Animal Breeding and Genomics Centre, Wageningen UR Livestock Research, PO Box 65, 8200 AB Lelystad, The Netherlands.
J Dairy Sci. 2012 Feb;95(2):876-89. doi: 10.3168/jds.2011-4490.
Genomic selection using 50,000 single nucleotide polymorphism (50k SNP) chips has been implemented in many dairy cattle breeding programs. Cheap, low-density chips make genotyping of a larger number of animals cost effective. A commonly proposed strategy is to impute low-density genotypes up to 50,000 genotypes before predicting direct genomic values (DGV). The objectives of this study were to investigate the accuracy of imputation for animals genotyped with a low-density chip and to investigate the effect of imputation on reliability of DGV. Low-density chips contained 384, 3,000, or 6,000 SNP. The SNP were selected based either on the highest minor allele frequency in a bin or the middle SNP in a bin, and DAGPHASE, CHROMIBD, and multivariate BLUP were used for imputation. Genotypes of 9,378 animals were used, from which approximately 2,350 animals had deregressed proofs. Bayesian stochastic search variable selection was used for estimating SNP effects of the 50k chip. Imputation accuracies and imputation error rates were poor for low-density chips with 384 SNP. Imputation accuracies were higher with 3,000 and 6,000 SNP. Performance of DAGPHASE and CHROMIBD was very similar and much better than that of multivariate BLUP for both imputation accuracy and reliability of DGV. With 3,000 SNP and using CHROMIBD or DAGPHASE for imputation, 84 to 90% of the increase in DGV reliability using the 50k chip, compared with a pedigree index, was obtained. With multivariate BLUP, the increase in reliability was only 40%. With 384 SNP, the reliability of DGV was lower than for a pedigree index, whereas with 6,000 SNP, about 93% of the increase in reliability of DGV based on the 50k chip was obtained when using DAGPHASE for imputation. Using genotype probabilities to predict gene content increased imputation accuracy and the reliability of DGV and is therefore recommended for applications of imputation for genomic prediction. A deterministic equation was derived to predict accuracy of DGV based on imputation accuracy, which fitted closely with the observed relationship. The deterministic equation can be used to evaluate the effect of differences in imputation accuracy on accuracy and reliability of DGV.

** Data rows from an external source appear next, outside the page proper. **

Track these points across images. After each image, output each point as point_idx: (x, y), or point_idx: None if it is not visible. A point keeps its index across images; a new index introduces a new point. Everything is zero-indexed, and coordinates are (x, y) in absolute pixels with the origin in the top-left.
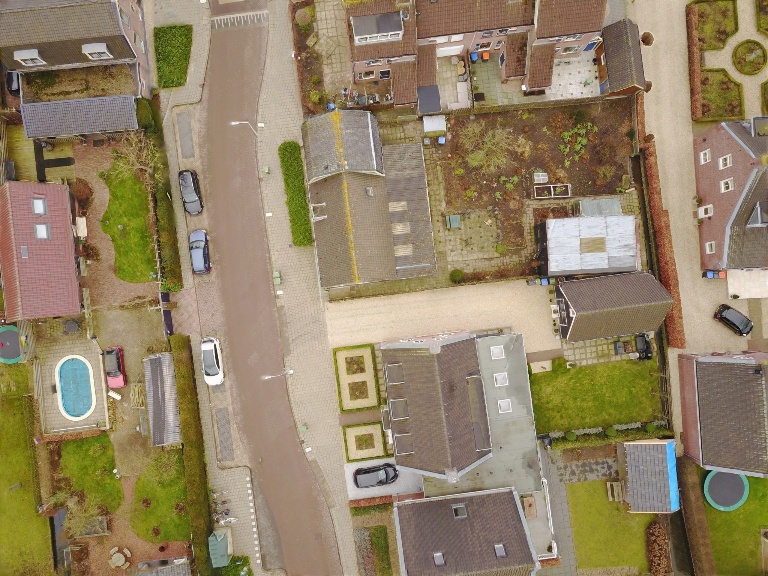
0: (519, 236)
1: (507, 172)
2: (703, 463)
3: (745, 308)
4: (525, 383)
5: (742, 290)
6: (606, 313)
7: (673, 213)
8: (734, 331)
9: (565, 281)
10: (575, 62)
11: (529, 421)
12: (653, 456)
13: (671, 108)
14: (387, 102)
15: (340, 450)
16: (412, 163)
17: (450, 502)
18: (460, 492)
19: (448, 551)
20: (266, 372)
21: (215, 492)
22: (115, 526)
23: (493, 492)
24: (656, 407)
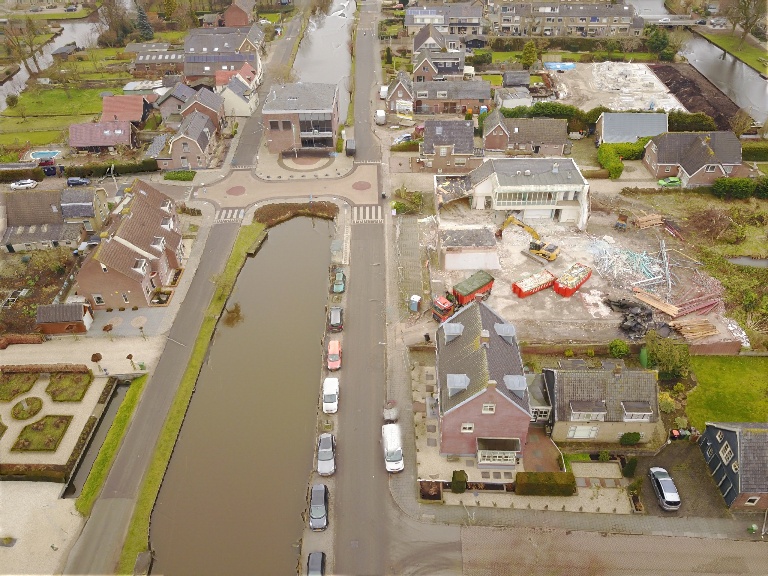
0: None
1: (40, 282)
2: None
3: None
4: None
5: None
6: None
7: None
8: None
9: None
10: None
11: None
12: None
13: None
14: None
15: None
16: None
17: None
18: None
19: None
20: (5, 201)
21: None
22: None
23: None
24: None
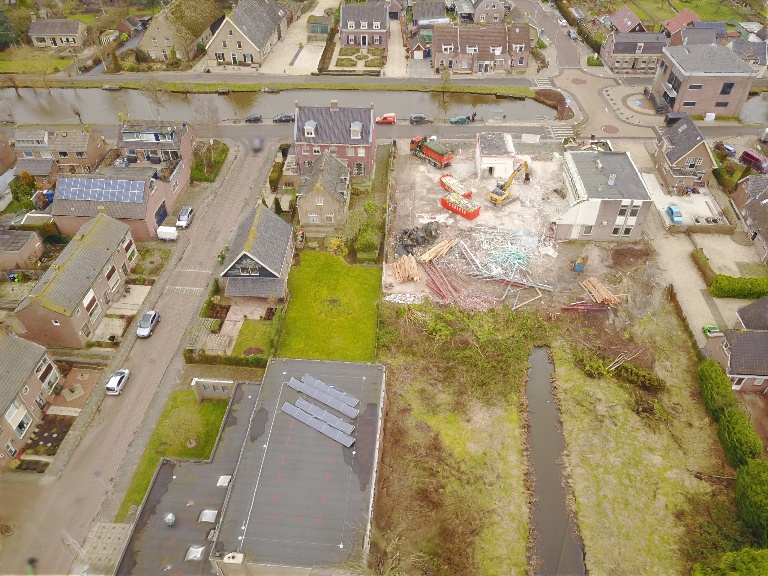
0: None
1: None
2: None
3: None
4: None
5: None
6: None
7: None
8: None
9: None
10: None
11: None
12: (416, 1)
13: None
14: None
15: None
16: None
17: None
18: None
19: None
20: None
21: (556, 7)
22: (587, 8)
23: None
24: None
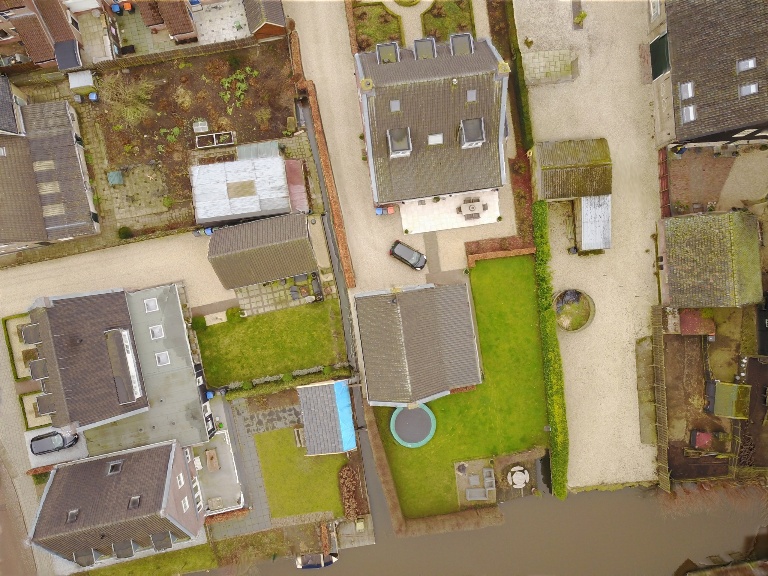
0: (186, 188)
1: (168, 124)
2: (369, 400)
3: (421, 242)
4: (182, 334)
5: (416, 224)
6: (240, 255)
7: (342, 152)
8: (409, 266)
9: (220, 228)
10: (226, 7)
11: (190, 372)
12: (323, 397)
13: (331, 46)
14: (27, 61)
15: (18, 419)
16: (58, 121)
17: (108, 460)
18: (123, 449)
19: (83, 507)
20: None
21: None
22: None
23: (154, 446)
24: (341, 349)
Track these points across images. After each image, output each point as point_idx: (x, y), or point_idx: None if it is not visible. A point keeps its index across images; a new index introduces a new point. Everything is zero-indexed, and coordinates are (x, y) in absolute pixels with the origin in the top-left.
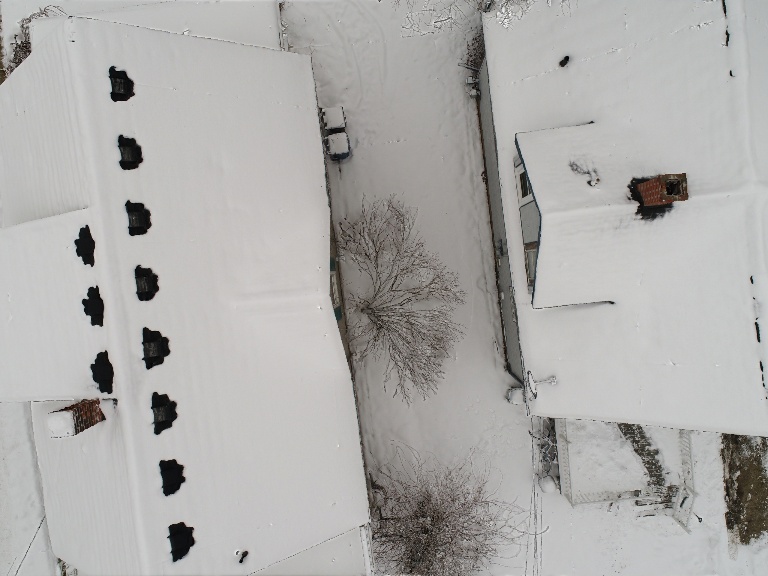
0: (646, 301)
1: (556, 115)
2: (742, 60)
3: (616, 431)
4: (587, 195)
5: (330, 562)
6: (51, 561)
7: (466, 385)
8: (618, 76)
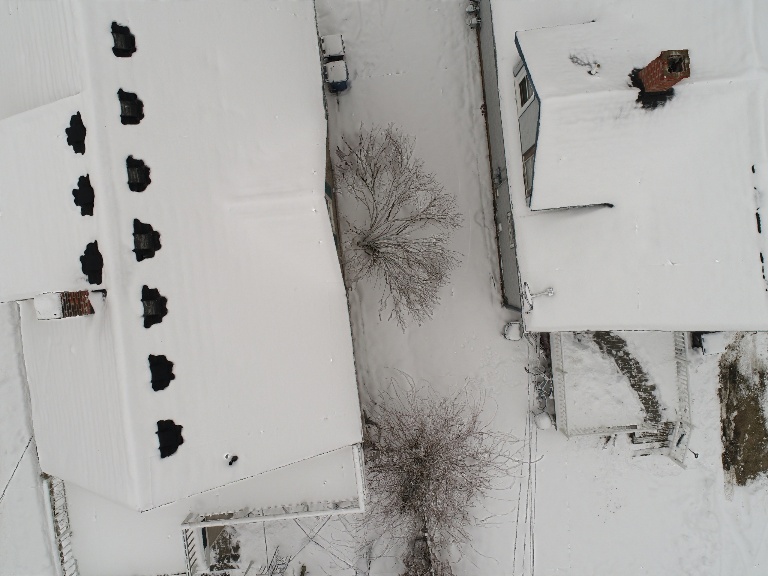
0: (645, 201)
1: (557, 18)
2: None
3: (613, 366)
4: (587, 83)
5: (322, 484)
6: (40, 498)
7: (462, 321)
8: None
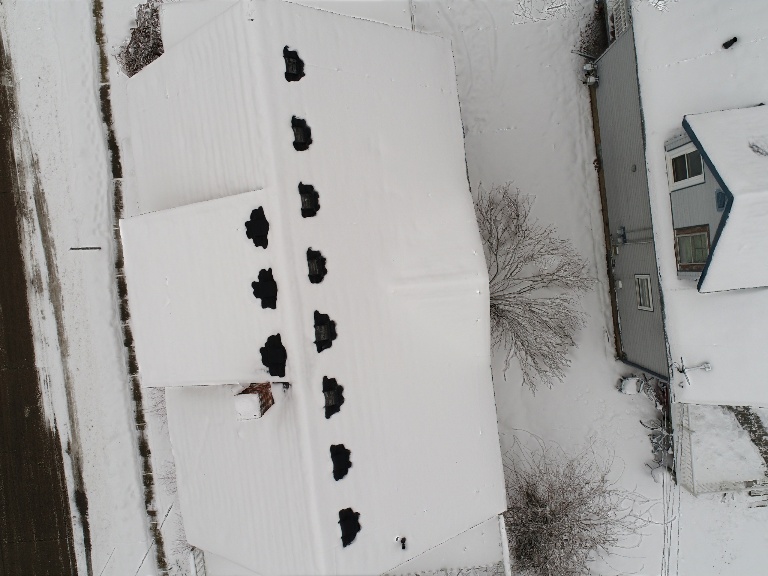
0: None
1: (718, 98)
2: None
3: (733, 421)
4: None
5: (462, 551)
6: (150, 551)
7: (576, 375)
8: None
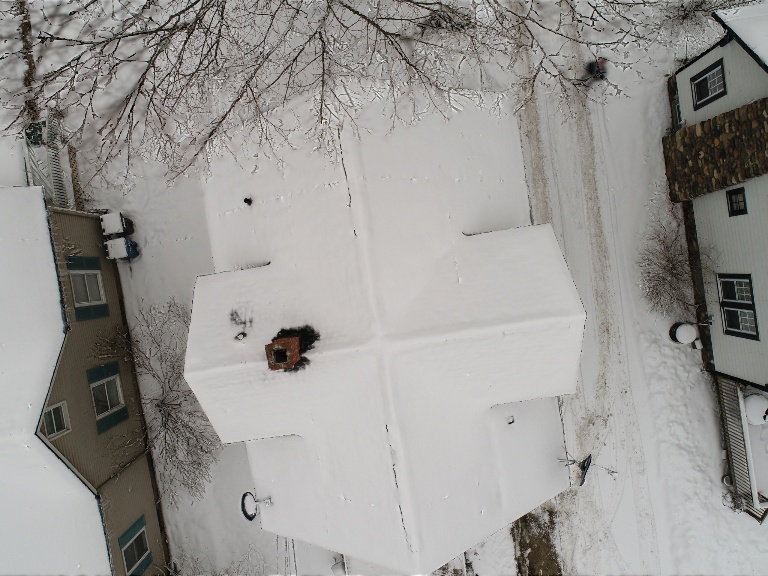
0: (322, 436)
1: (248, 251)
2: (360, 222)
3: None
4: (231, 350)
5: None
6: None
7: None
8: (283, 222)
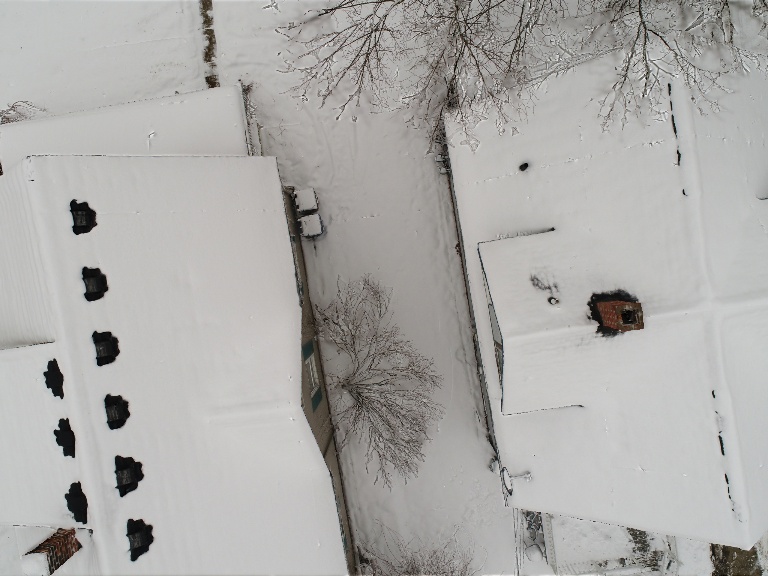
0: (613, 406)
1: (518, 218)
2: (694, 180)
3: None
4: (547, 315)
5: None
6: None
7: (449, 456)
8: (576, 186)
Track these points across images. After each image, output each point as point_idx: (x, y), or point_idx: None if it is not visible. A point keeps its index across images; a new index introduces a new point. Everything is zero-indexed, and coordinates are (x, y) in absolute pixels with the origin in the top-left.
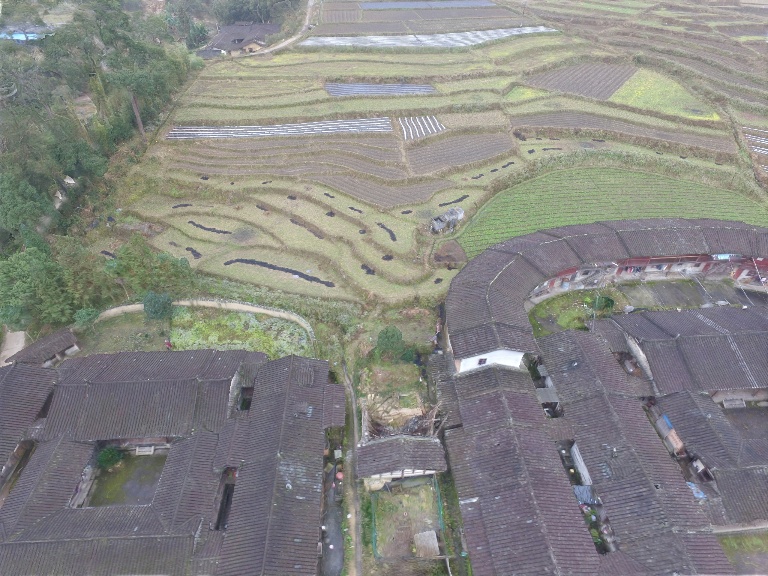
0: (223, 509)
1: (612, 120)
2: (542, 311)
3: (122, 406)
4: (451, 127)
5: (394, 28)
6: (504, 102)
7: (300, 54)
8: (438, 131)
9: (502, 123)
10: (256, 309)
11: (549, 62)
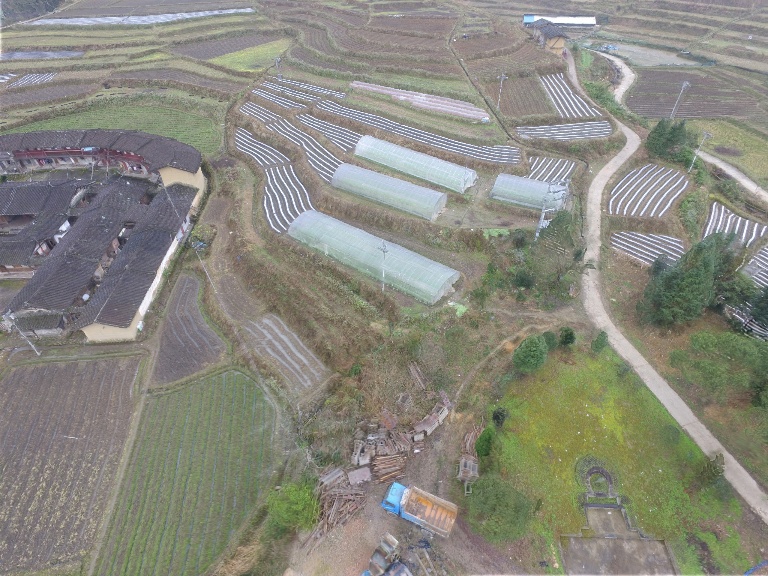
0: None
1: (188, 74)
2: None
3: None
4: (54, 79)
5: (121, 11)
6: (119, 62)
7: (18, 32)
8: (42, 82)
9: (98, 76)
10: None
11: (208, 35)
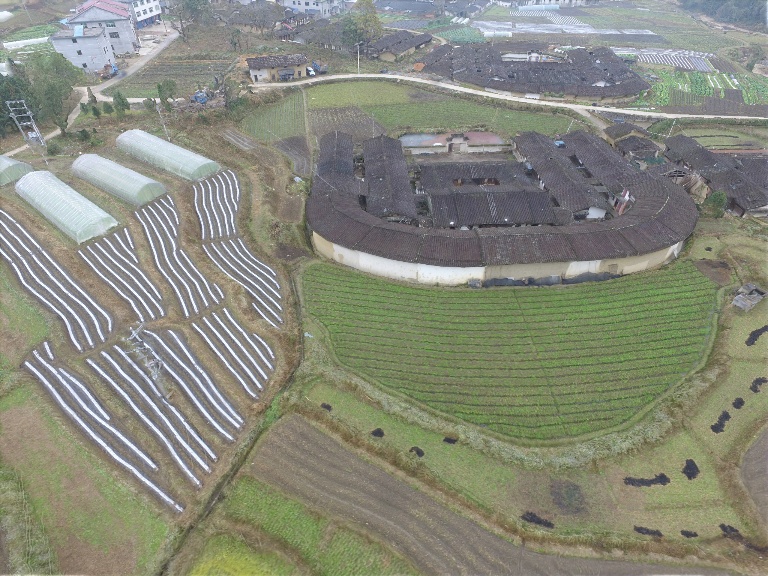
0: None
1: None
2: None
3: None
4: None
5: None
6: None
7: None
8: None
9: None
10: None
11: None
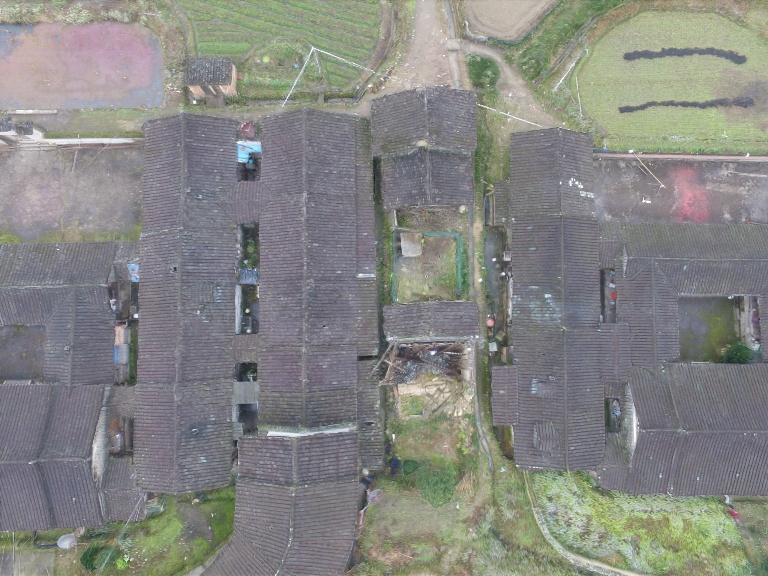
0: (601, 300)
1: None
2: (197, 552)
3: (759, 401)
4: None
5: None
6: None
7: None
8: None
9: None
10: (630, 575)
11: None
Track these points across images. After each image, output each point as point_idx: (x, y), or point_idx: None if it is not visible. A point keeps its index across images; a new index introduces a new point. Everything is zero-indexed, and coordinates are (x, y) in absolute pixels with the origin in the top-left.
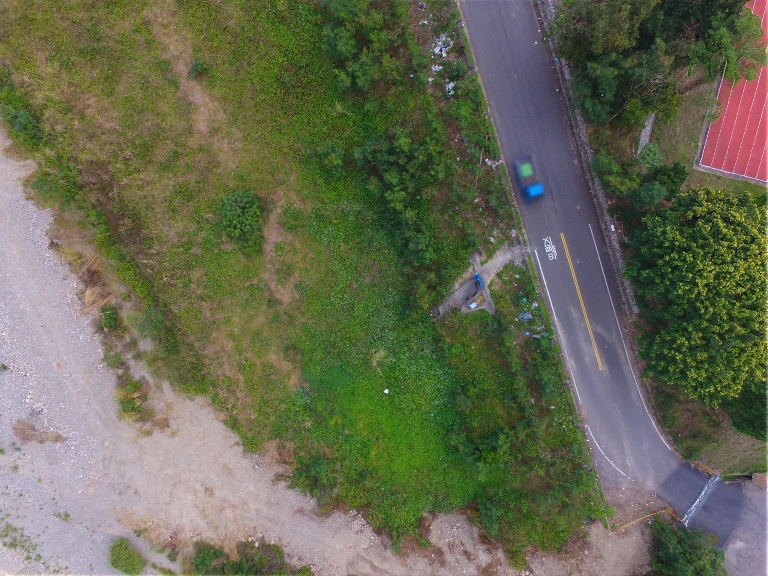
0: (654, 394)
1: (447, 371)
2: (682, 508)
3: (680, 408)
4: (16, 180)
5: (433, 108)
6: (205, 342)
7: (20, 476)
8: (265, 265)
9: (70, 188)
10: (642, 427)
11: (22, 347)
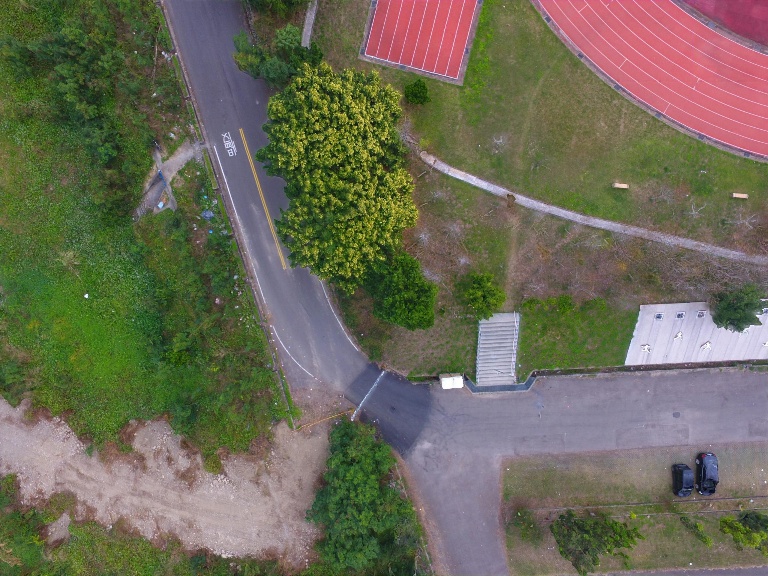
0: (338, 293)
1: (145, 275)
2: (370, 409)
3: (357, 306)
4: None
5: None
6: None
7: None
8: None
9: None
10: (328, 327)
11: None
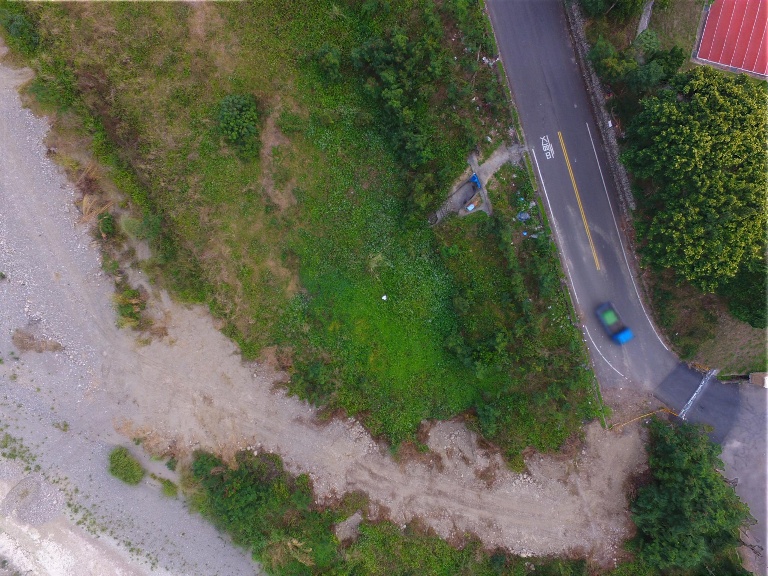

使用 50,000 个单核苷酸多态性(50k SNP)芯片的基因组选择已在许多奶牛育种计划中实施。廉价、低密度的芯片使对更多动物进行基因分型具有成本效益。一种常见的提议策略是在预测直接基因组值(DGV)之前,将低密度基因型内插至 50,000 个基因型。本研究的目的是研究用低密度芯片进行基因分型的动物的内插准确性,并研究内插对 DGV 可靠性的影响。低密度芯片包含 384、3000 或 6000 个 SNP。SNP 是根据 bin 中的最高次要等位基因频率或 bin 中的中间 SNP 选择的,DAGPHASE、CHROMIBD 和多变量 BLUP 用于内插。使用了 9378 头动物的基因型,其中大约 2350 头动物有去回归证明。贝叶斯随机搜索变量选择用于估计 50k 芯片的 SNP 效应。具有 384 SNP 的低密度芯片的内插准确性和内插错误率较差。具有 3000 和 6000 SNP 的内插准确性更高。DAGPHASE 和 CHROMIBD 的性能非常相似,并且对于 DGV 的内插准确性和可靠性都优于多变量 BLUP。使用 3000 SNP 并使用 CHROMIBD 或 DAGPHASE 进行内插,与系谱指数相比,使用 50k 芯片可获得 84%至 90%的 DGV 可靠性增加。使用多变量 BLUP,可靠性的增加仅为 40%。使用 384 SNP,DGV 的可靠性低于系谱指数,而使用 6000 SNP,当使用 DAGPHASE 进行内插时,基于 50k 芯片的 DGV 可靠性增加约 93%。使用基因型概率预测基因含量可提高内插准确性和 DGV 的可靠性,因此建议用于基因组预测的内插应用。推导了一个确定性方程来根据内插准确性预测 DGV 的准确性,该方程与观察到的关系非常吻合。确定性方程可用于评估内插准确性差异对 DGV 准确性和可靠性的影响。